EXERCISE AIM: Extract the text read from the rows below, repeating every line exactly as it appears. Leave the pictures out of your answer.

[Extracted records]
━━━━━━

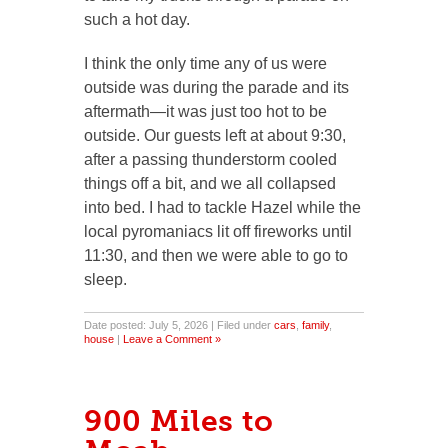
such a hot day.
I think the only time any of us were
outside was during the parade and its
aftermath—it was just too hot to be
outside. Our guests left at about 9:30,
after a passing thunderstorm cooled
things off a bit, and we all collapsed
into bed. I had to tackle Hazel while the
local pyromaniacs lit off fireworks until
11:30, and then we were able to go to
sleep.
Date posted: July 5, 2026 | Filed under
cars
,
family
,
house
|
Leave a Comment »
900 Miles to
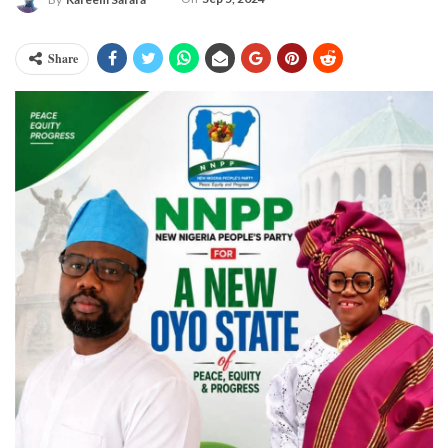
Share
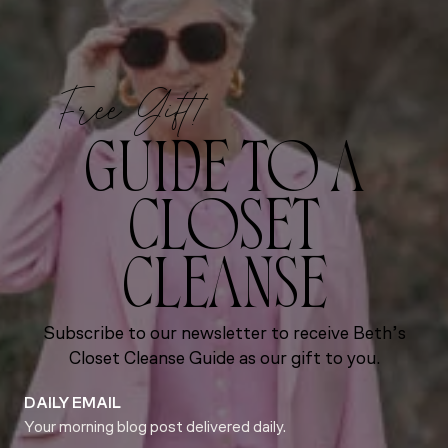
Free Gift!
GUIDE TO A
CLOSET
CLEANSE
Subscribe to our newsletter to receive Beth’s
Closet Cleanse Guide as our gift to you.
DAILY EMAIL
Your morning blog post delivered daily.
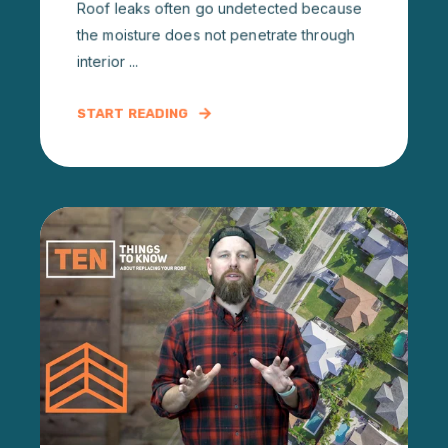
Roof leaks often go undetected because
the moisture does not penetrate through
interior ...
START READING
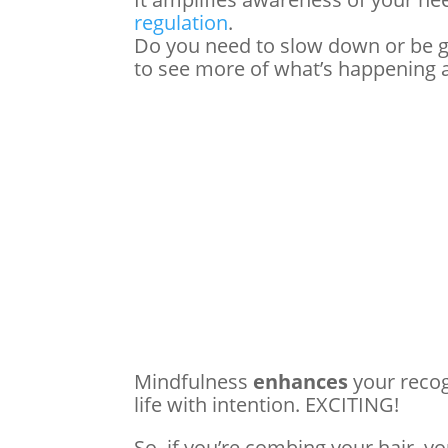
regulation
.
Do you need to slow down or be 
to see more of what’s happening
Mindfulness
enhances
your recog
life with intention. EXCITING!
So, if you’re combing your hair, y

━━━━━━

RESULT OF THE TASK:
such a hot day.
I think the only time any of us were
outside was during the parade and its
aftermath—it was just too hot to be
outside. Our guests left at about 9:30,
after a passing thunderstorm cooled
things off a bit, and we all collapsed
into bed. I had to tackle Hazel while the
local pyromaniacs lit off fireworks until
11:30, and then we were able to go to
sleep.
Date posted: July 5, 2026 | Filed under
cars
,
family
,
house
|
Leave a Comment »
900 Miles to
Share
Free Gift!
GUIDE TO A
CLOSET
CLEANSE
Subscribe to our newsletter to receive Beth’s
Closet Cleanse Guide as our gift to you.
DAILY EMAIL
Your morning blog post delivered daily.
Roof leaks often go undetected because
the moisture does not penetrate through
interior ...
START READING
regulation
.
Do you need to slow down or be 
to see more of what’s happening
Mindfulness
enhances
your recog
life with intention. EXCITING!
So, if you’re combing your hair, y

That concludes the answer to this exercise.